Opiate Withdrawal Could Cause Psychological Issues

Opioid drug users could experience psychological issues during the withdrawal phase. These include dysthymia, depressed mood and opioid-induced depressive disorder. However, diagnostic investigation is required to identify opioid withdrawal symptoms which are different from general opioid-induced disorders.

Primary Signs of Opiate Withdrawal

Some of the commonly found signs and symptoms of opioid withdrawal include the following:

  1. Lacrimation or rhinorrhea
  2. Piloerection or Goose Flesh,
  3. Myalgia
  4. Diarrhea
  5. Nausea/vomiting
  6. Pupillary dilation and photophobia
  7. Insomnia
  8. Autonomic hyperactivity like tachypnea, hyperreflexia, tachycardia, sweating, hypertension, hyperthermia
  9. Chills
  10. Tremors
  11. Upset stomach

There are certain sedative-hypnotic withdrawal symptoms that are quite similar to opioid withdrawal symptoms, but the latter is defined by lacrimation, rhinorrhea, and pupillary dilation.

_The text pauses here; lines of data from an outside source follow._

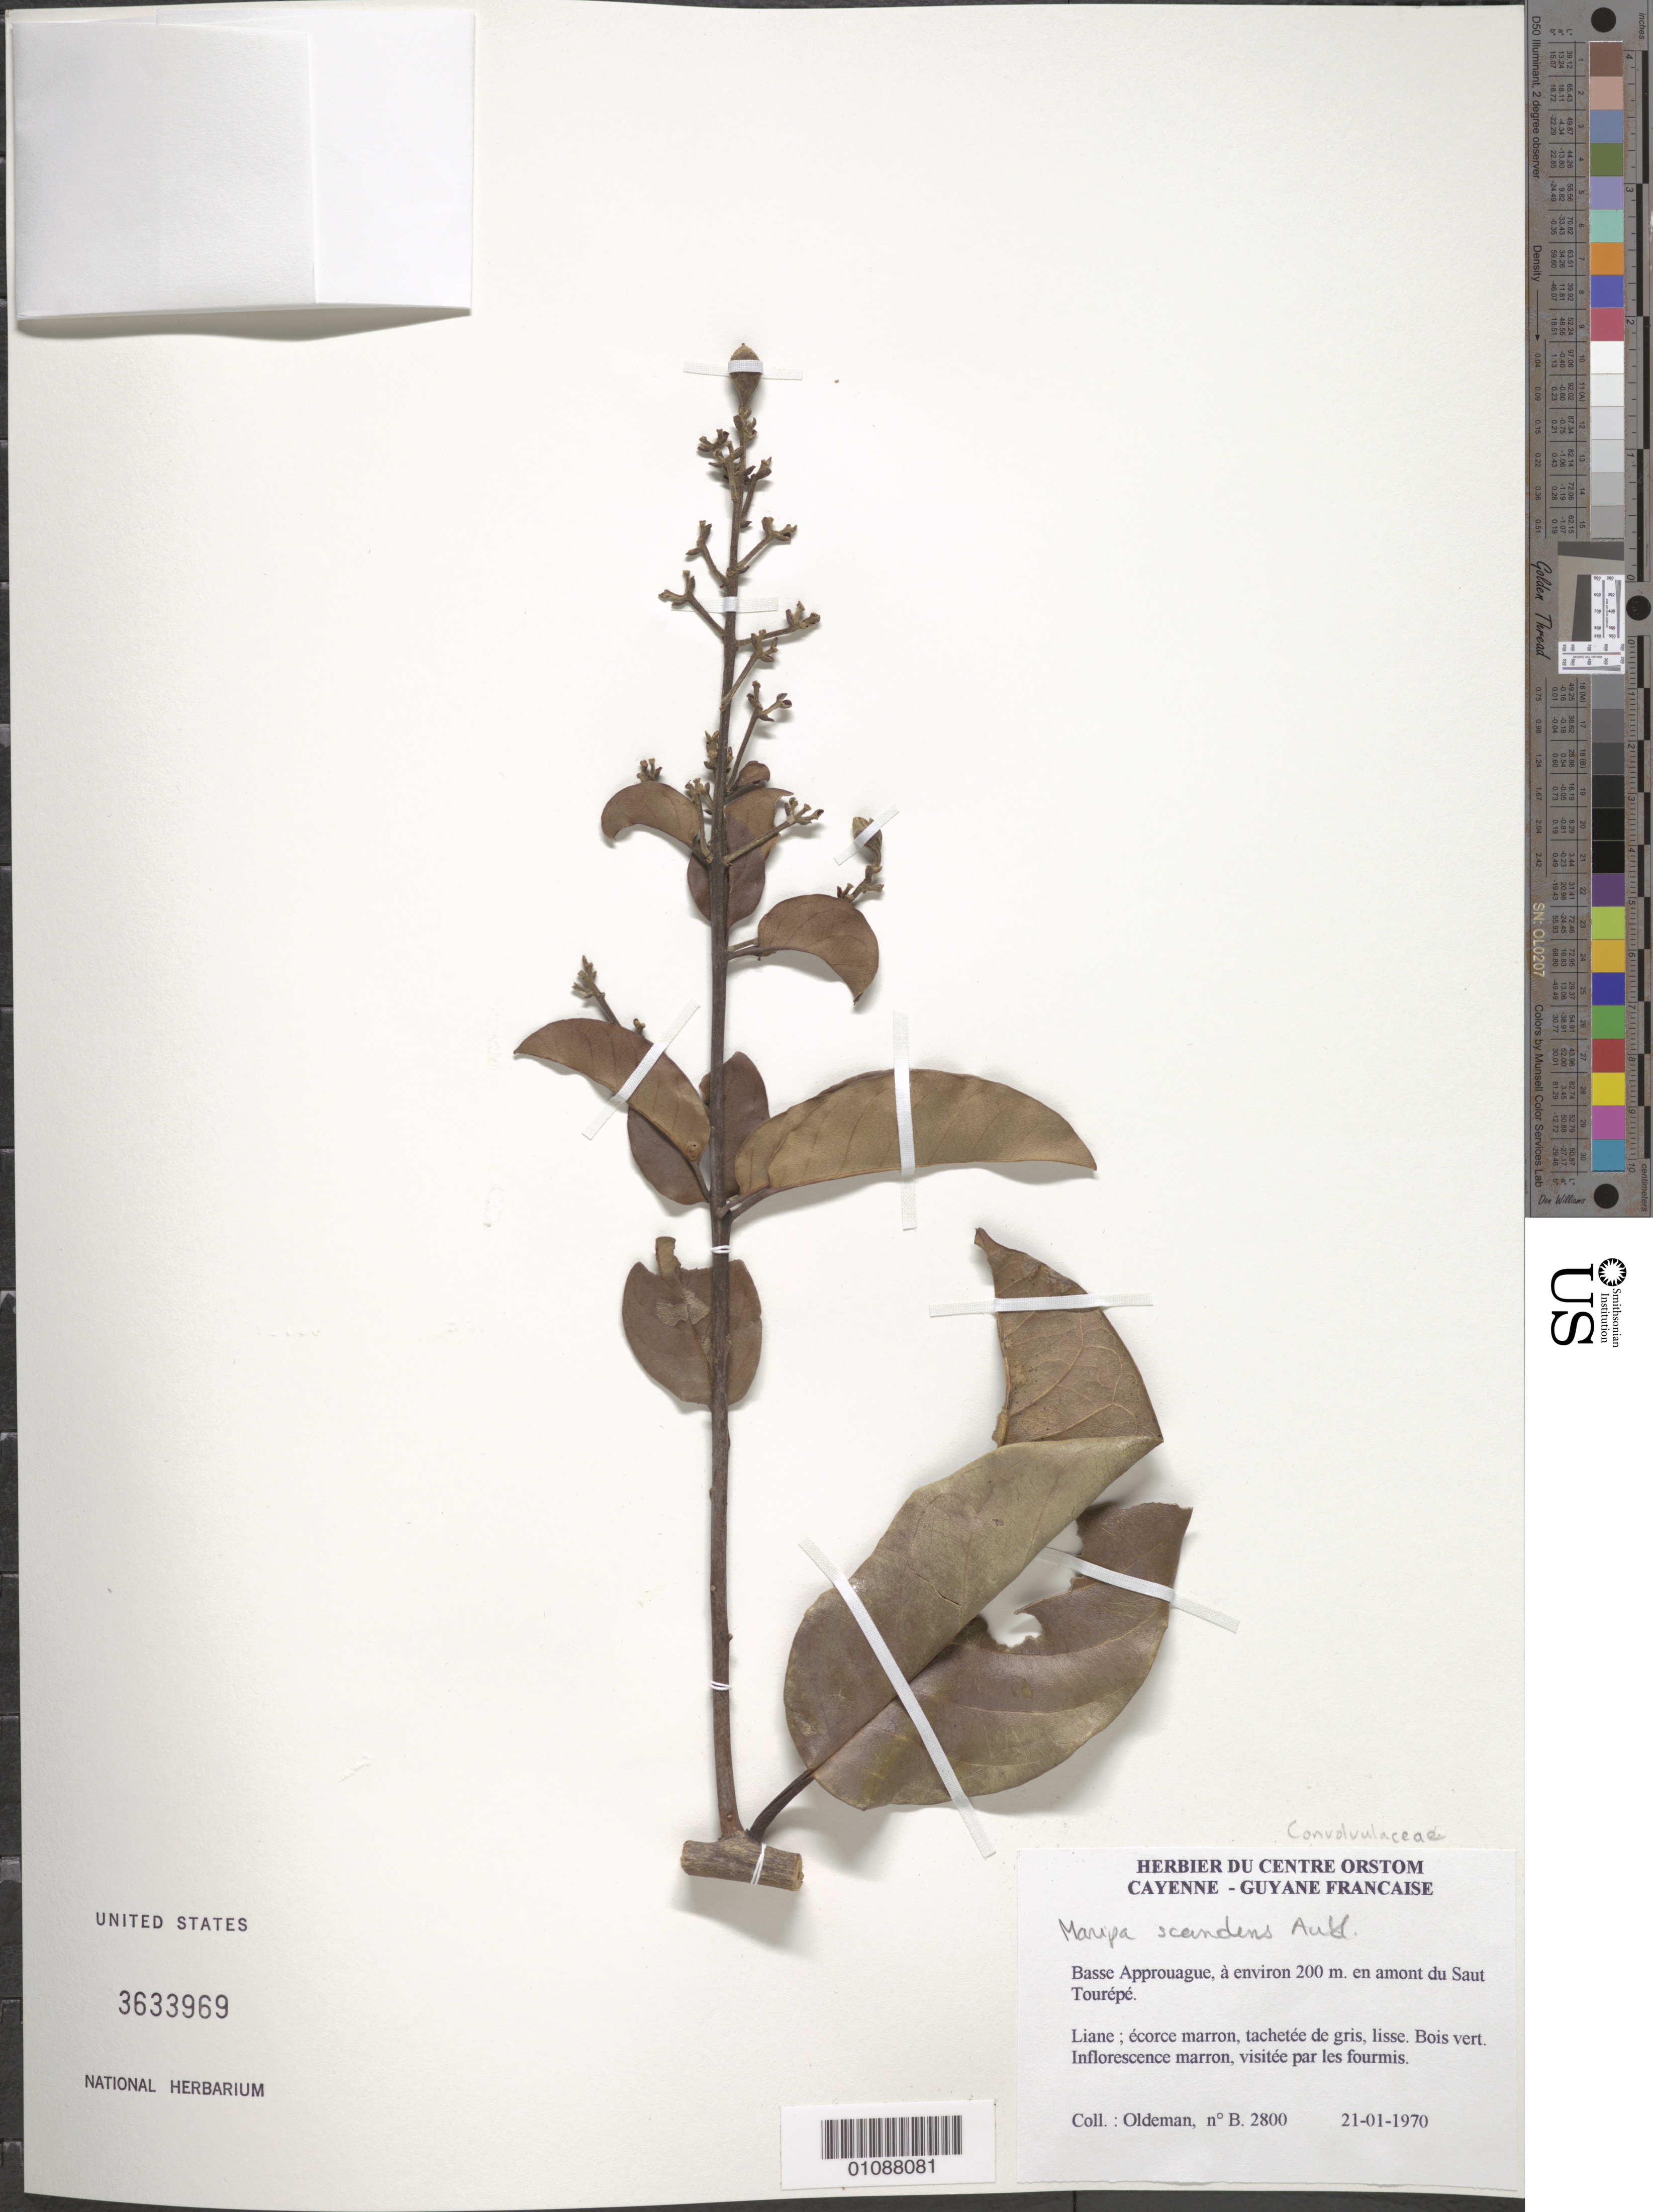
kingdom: Plantae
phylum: Tracheophyta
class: Magnoliopsida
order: Solanales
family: Convolvulaceae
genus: Maripa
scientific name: Maripa scandens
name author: Aubl.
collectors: R. Oldeman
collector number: B 2800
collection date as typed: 21-Jan-70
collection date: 1970-01-21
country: French Guiana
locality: Basse Approuague, a environ 200m en amont du Saut Tourépé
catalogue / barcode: US 3633969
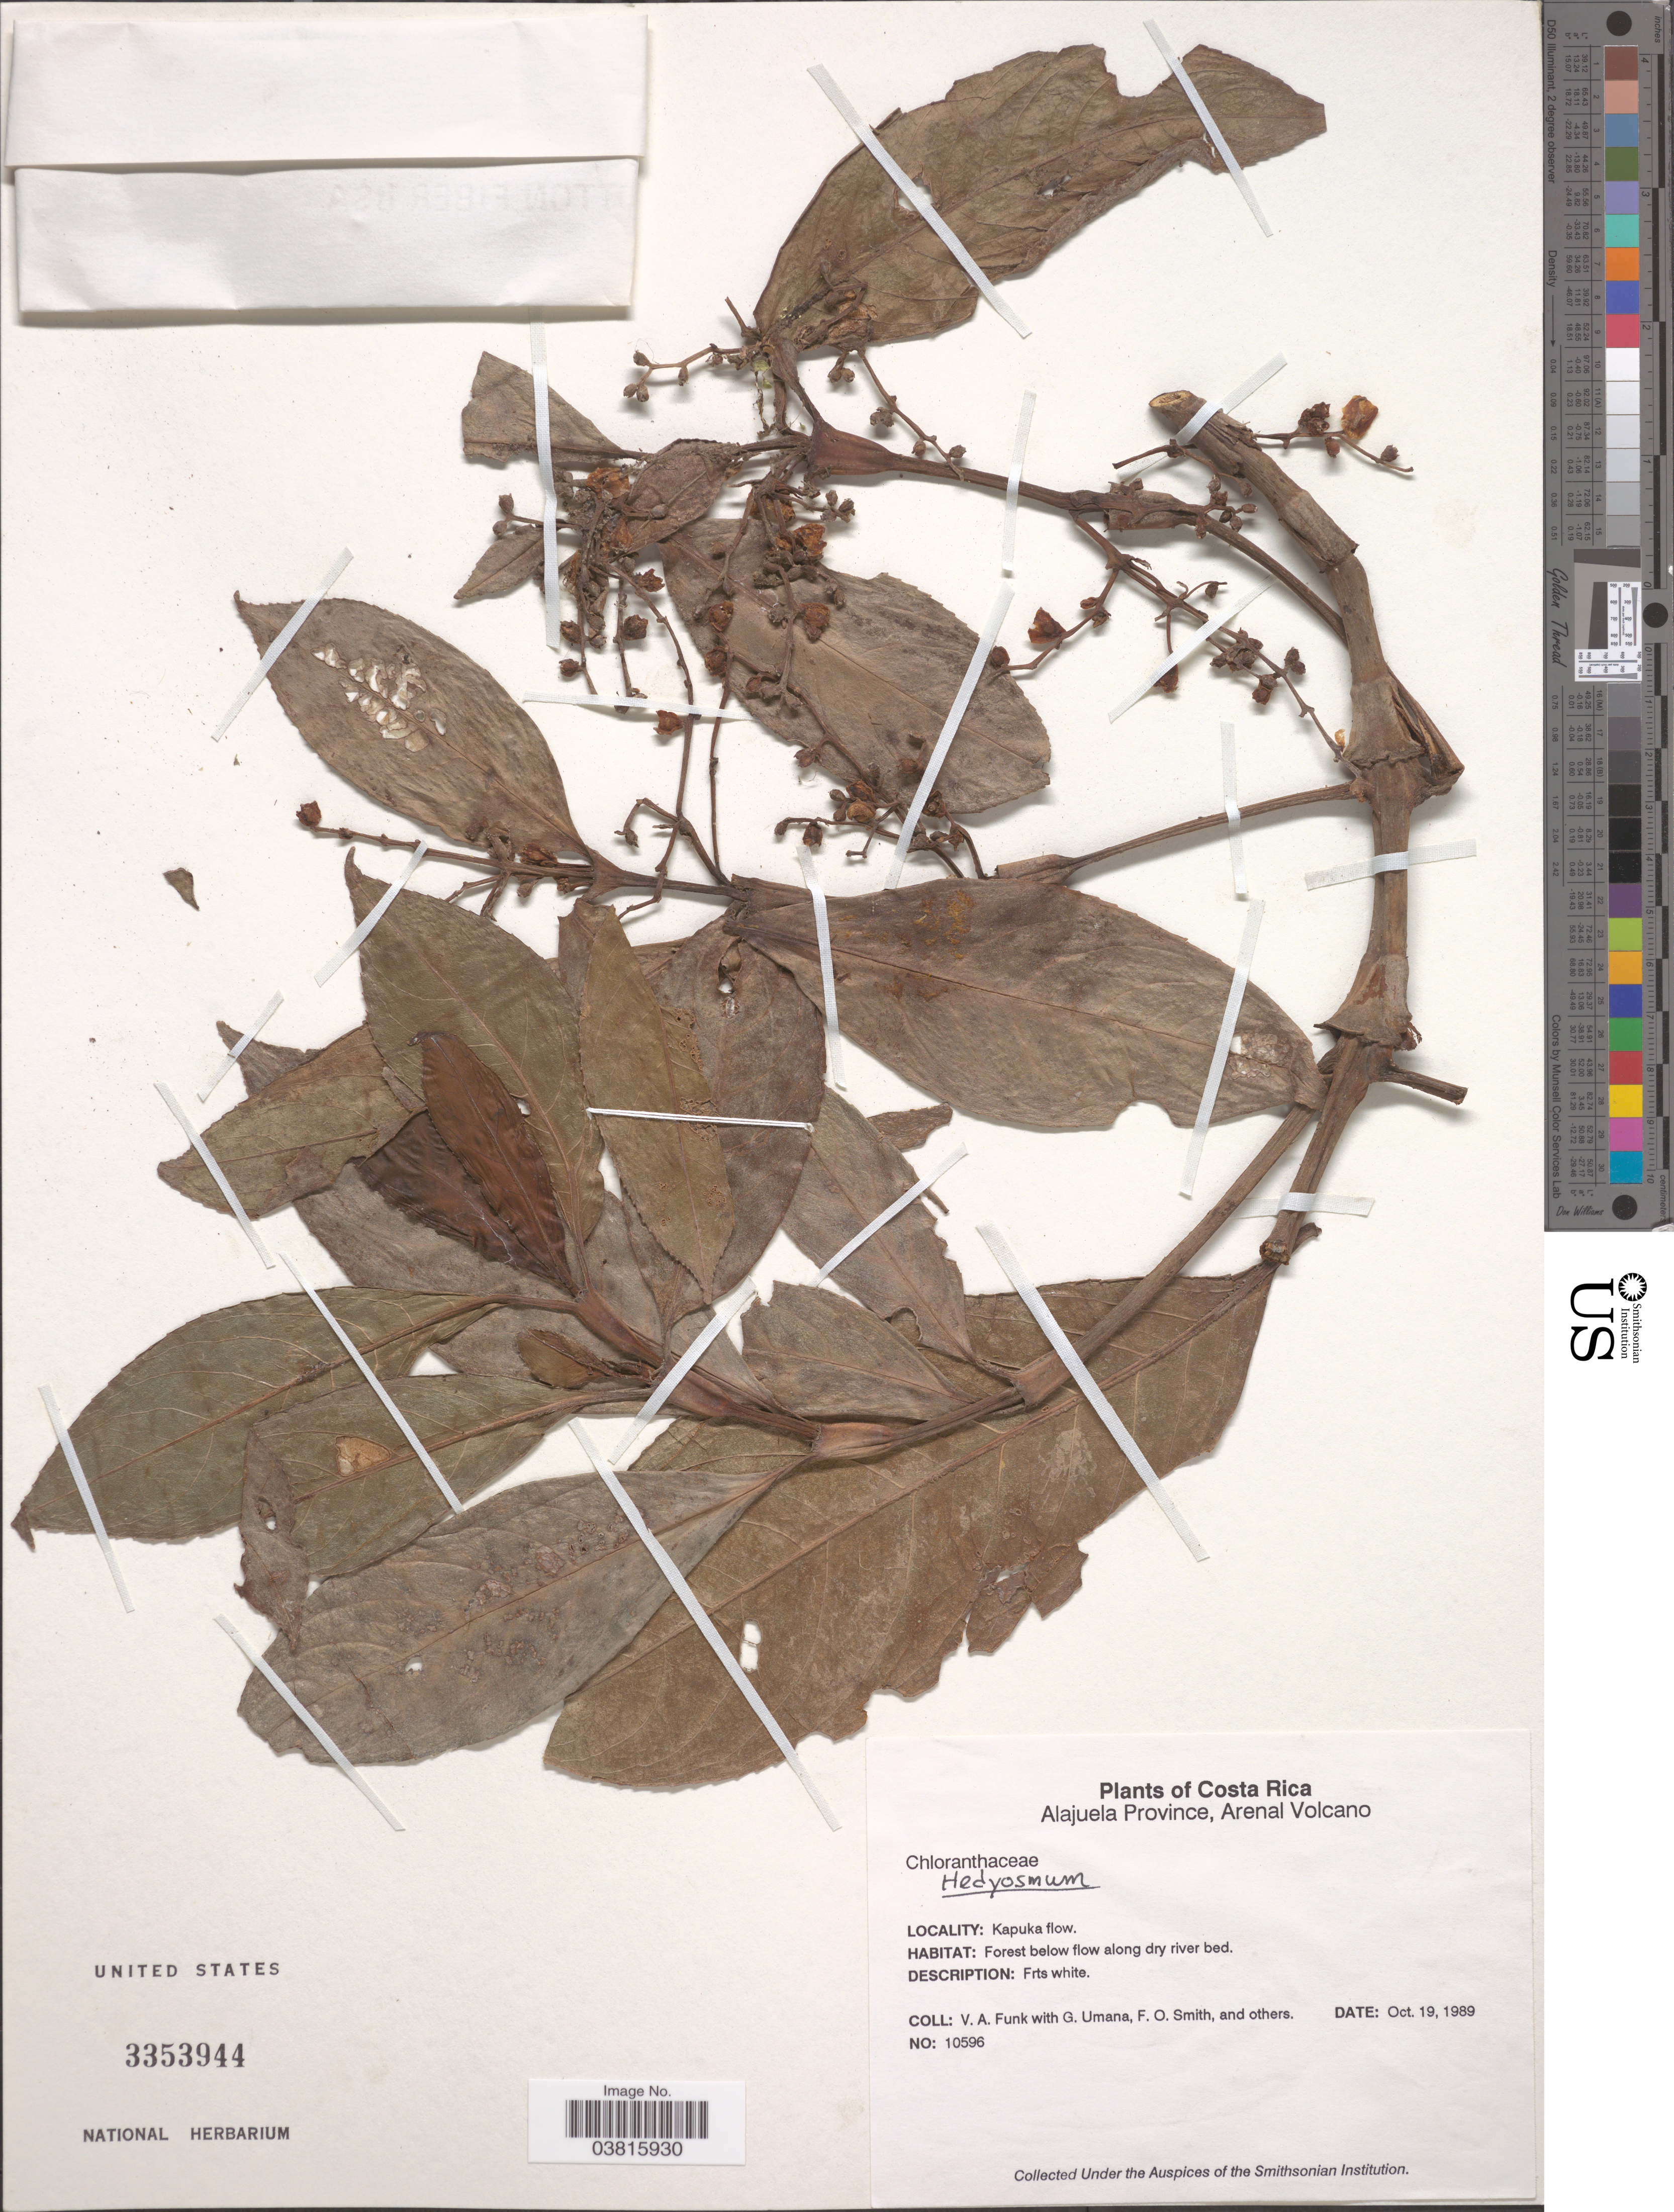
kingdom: Plantae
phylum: Tracheophyta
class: Magnoliopsida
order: Chloranthales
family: Chloranthaceae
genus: Hedyosmum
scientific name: Hedyosmum sp.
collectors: V. Funk, G. Umana, F. Smith & et al.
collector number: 10596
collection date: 1989-10-19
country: Costa Rica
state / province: Alajuela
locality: Arenal Volcano. Kapuka flow.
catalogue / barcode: US 3353944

Similarly, pupillary dilation can be caused due to Hallucinogen and stimulant intoxication, but when it comes to opioid withdrawal symptoms, the person may also experience nausea, diarrhea, vomiting, lacrimation, and rhinorrhea. During diagnosis, symptoms of alcohol intoxication, hypnotic, or anxiolytic intoxication, should be carefully studied and ruled out.

In most cases, urine toxicology can determine which kind of drugs the person has consumed as it turns positive for most opioids like morphine, heroin, codeine, oxycodone, propoxyphene for 12 to 36 hours after use. One must note that most urine opiate tests do not detect the use of Methadone, buprenorphine, and LAAM and hence a special test needs to be conducted for this. Electrolyte abnormalities can be checked through ECG, complete blood count (CBC), and basic metabolic panel (BMP).

The severity of opioid withdrawal is identified generally by the Clinical Opioid Withdrawal Scale assessment, or COWS, which ranges from 0 to 47. It has 11 items of common symptoms of opiate withdrawal. When the reading is between 5 to 12, it’s considered to be mild, 13 to 24 is moderate, 25 to 36 is moderately severe, and greater than 37 is considered to be severe.

Detox treatments to recover from withdrawal symptoms vary depending on the type and severity of these symptoms.

Opiate detox treatment in New Jersey, to recover from opiate withdrawal symptoms vary depending on the type and severity of these symptoms. The Center for Network Therapy has three locations in New Jersey to treat opiate withdrawal and perform Opiate detoxification. CNT has locations in Freehold in Monmouth County, West Orange in Essex county and Middlesex in Middlesex county. CNT is an expert at addressing Suboxone withdrawal in New Jersey.